WORK INSTRUCTION: Copy the closing run of lines, from the one with "Lead isotopic compositions (206Pb/207Pb, 208Pb/207Pb)" through the last line of the listing, exactly and without any pictures.

AVAILABLE DATA:

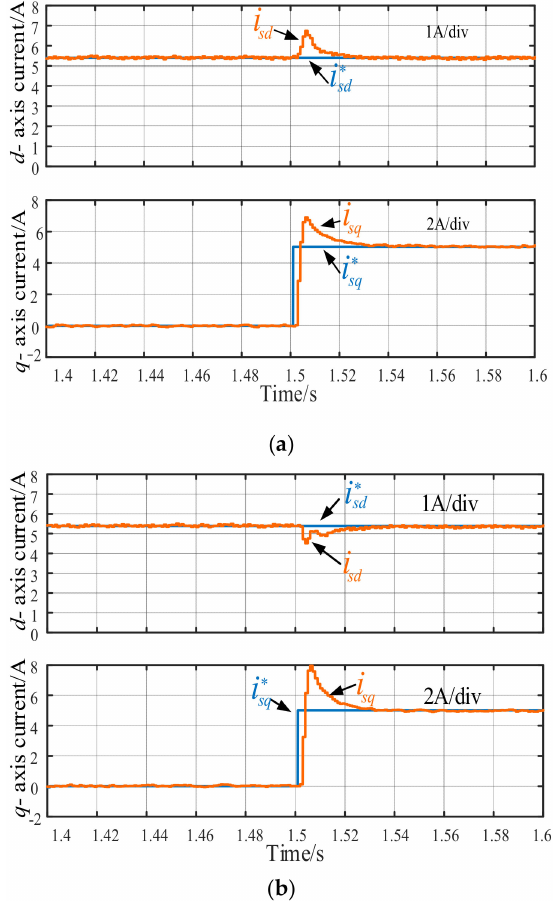
Figure 23. Step response of conventional feed-forward decoupling with changing parameters: ( a ) Accurate parameters; ( b ) Estimated parameters (ˆ σ ˆ L s = 1.5 σ L s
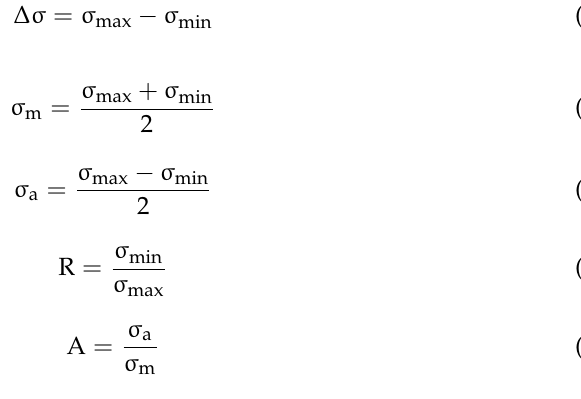
Table 9. Stress ratio and amplitude ratio according to load condition.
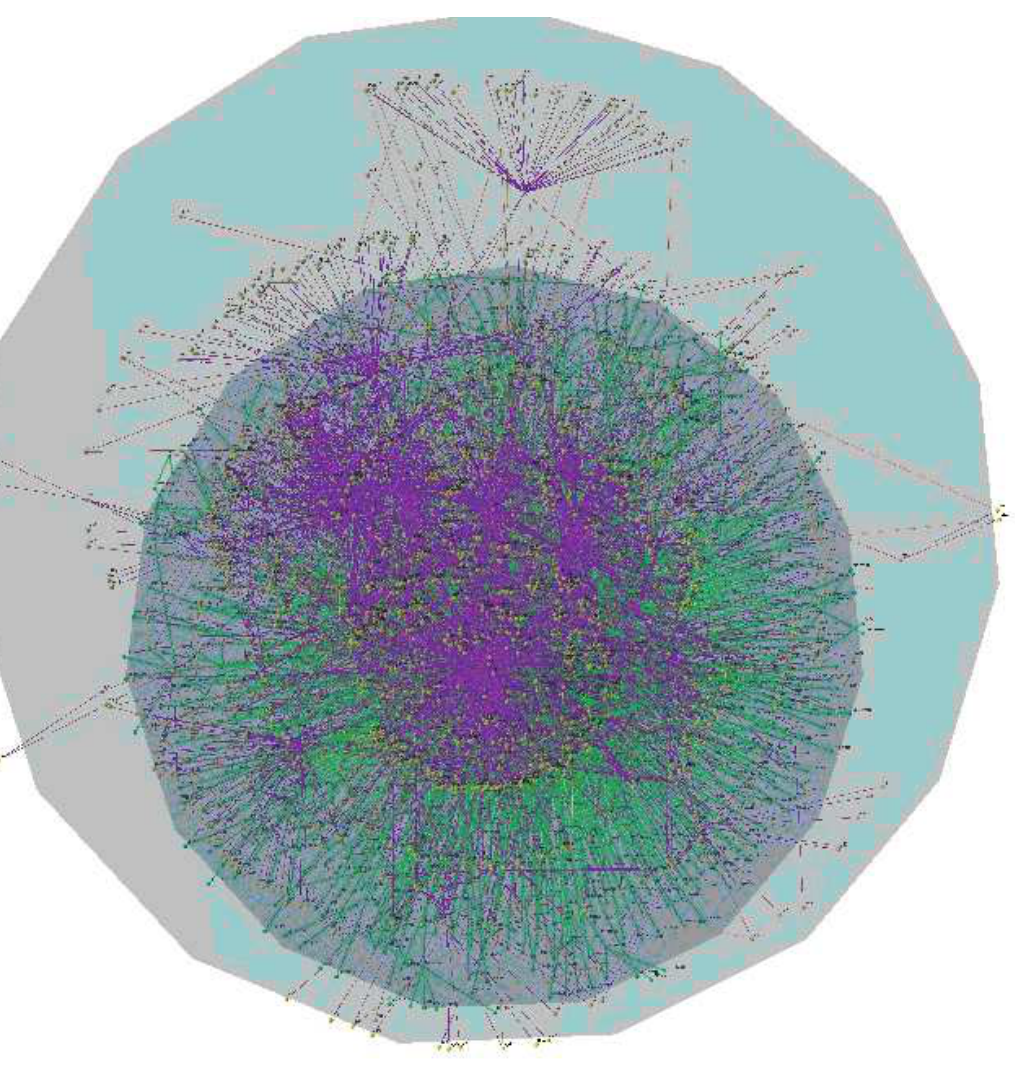
Figure 4: Visualisation of the two overlapping networks representing a gene regulatory network and and a corresponding part of a protein interaction network. The gene regulatory network is in blue, whereas the protein interaction network is in green. The proteins co-shared by both networks are in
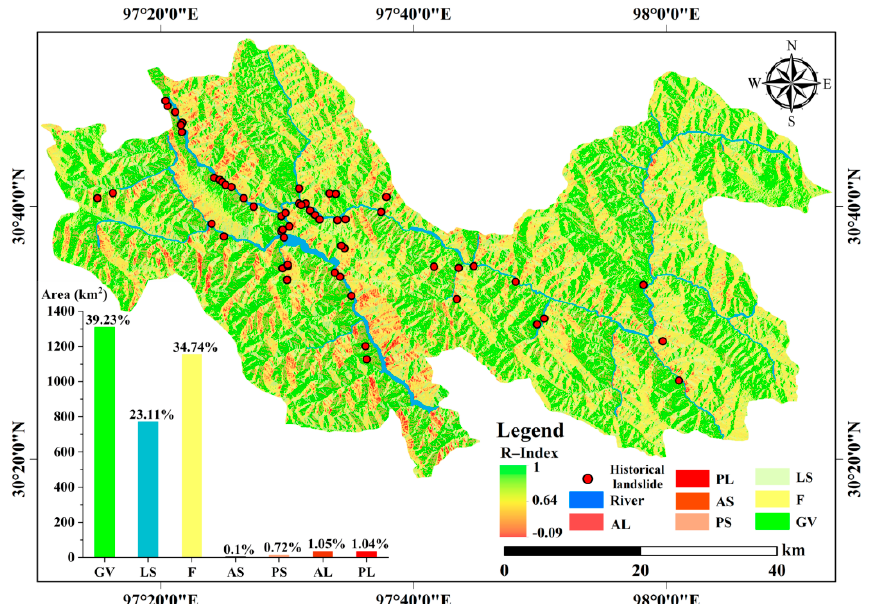
Figure 4. Visibility analysis by R-index. The abbreviations include: AL = active layover; PL = passive layover; AS = active shade; PS = passive shade; F = foreshortening; LS = low sensitivity; and GV = good visibility.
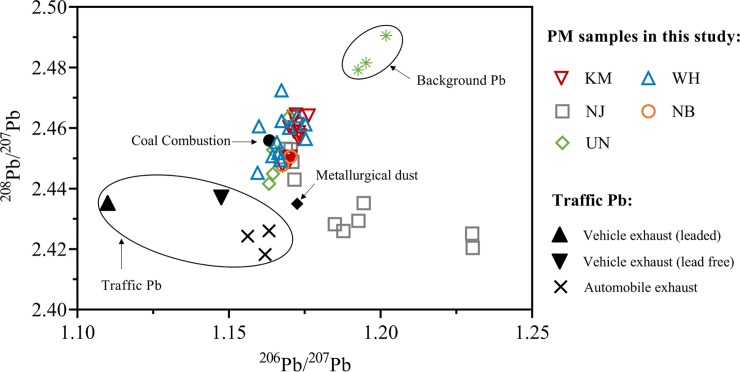
Lead isotopic compositions (206Pb/207Pb, 208Pb/207Pb) for PM samples collected at KM, WH, NJ, NB and UN.Lead isotopic compositions for background, coal combustion, metallurgical dust and traffic sources were obtained from Zhou et al. (2001) [46], and Tan [47].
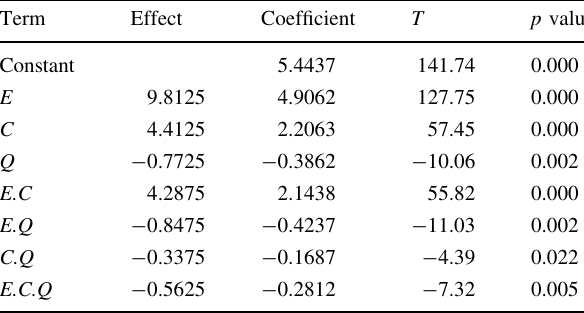
Table 6 Estimated effects and coefficients for SPC (coded units)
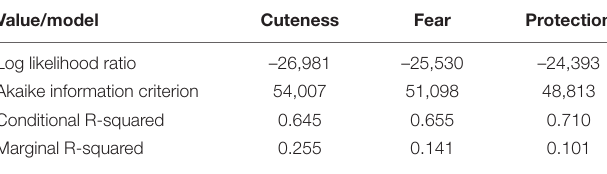
TABLE 6 | Log Likelihood-ratio, Akaike information criterion, marginal, and conditional r-squared values of cumulative link mixed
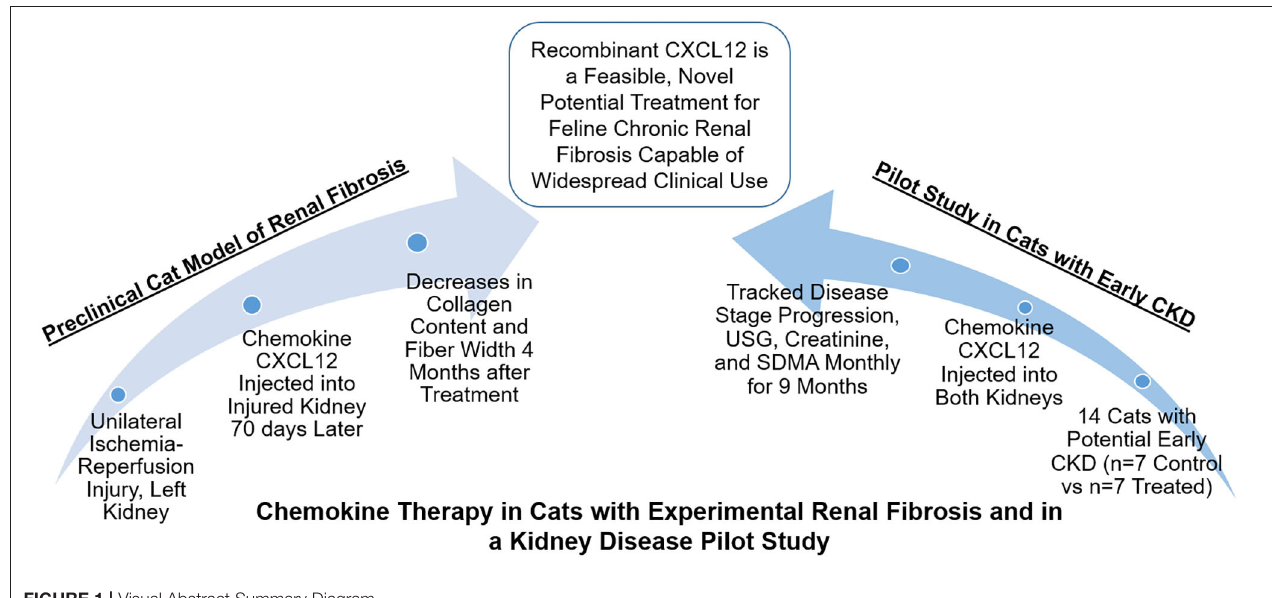
FIGURE 1 | Visual Abstract Summary Diagram.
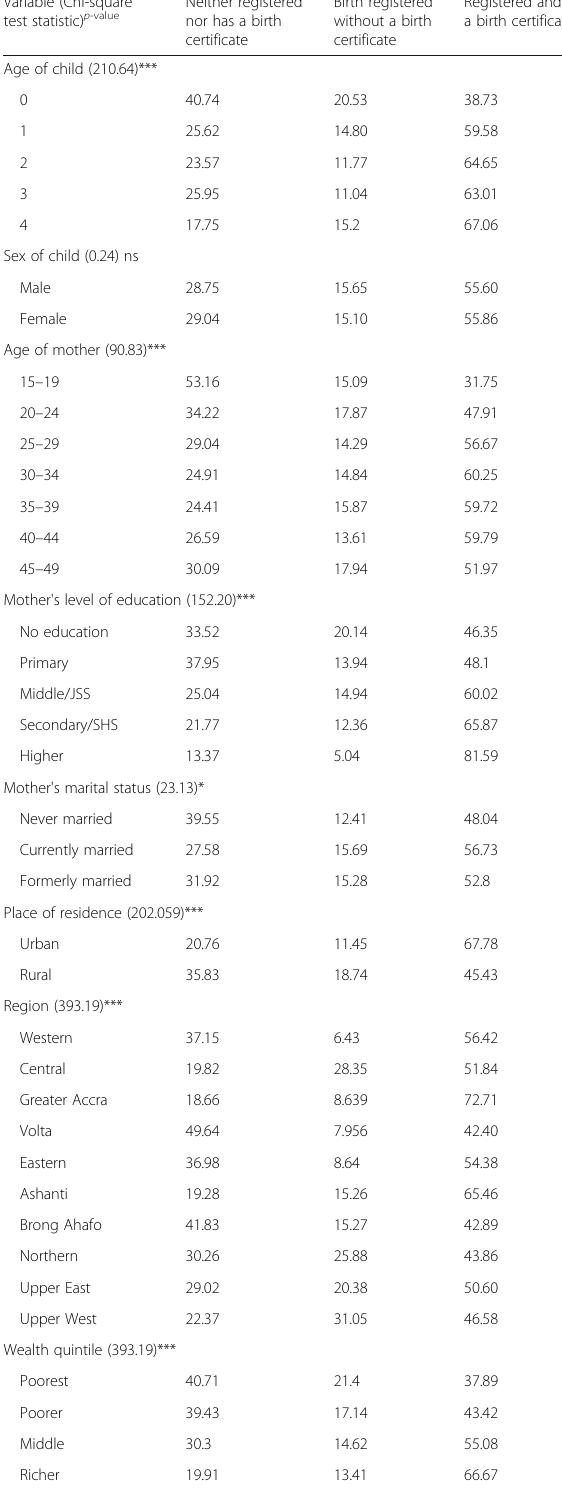
Table 2 Association between child and mothers ’ characteristics, geographic location and delivery characteristics by birth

OUTPUT BELOW:
Lead isotopic compositions (206Pb/207Pb, 208Pb/207Pb) for PM samples collected at KM, WH, NJ, NB and UN.Lead isotopic compositions for background, coal combustion, metallurgical dust and traffic sources were obtained from Zhou et al. (2001) [46], and Tan [47].
Table 6 Estimated effects and coefficients for SPC (coded units)
TABLE 6 | Log Likelihood-ratio, Akaike information criterion, marginal, and conditional r-squared values of cumulative link mixed
FIGURE 1 | Visual Abstract Summary Diagram.
Table 2 Association between child and mothers ’ characteristics, geographic location and delivery characteristics by birth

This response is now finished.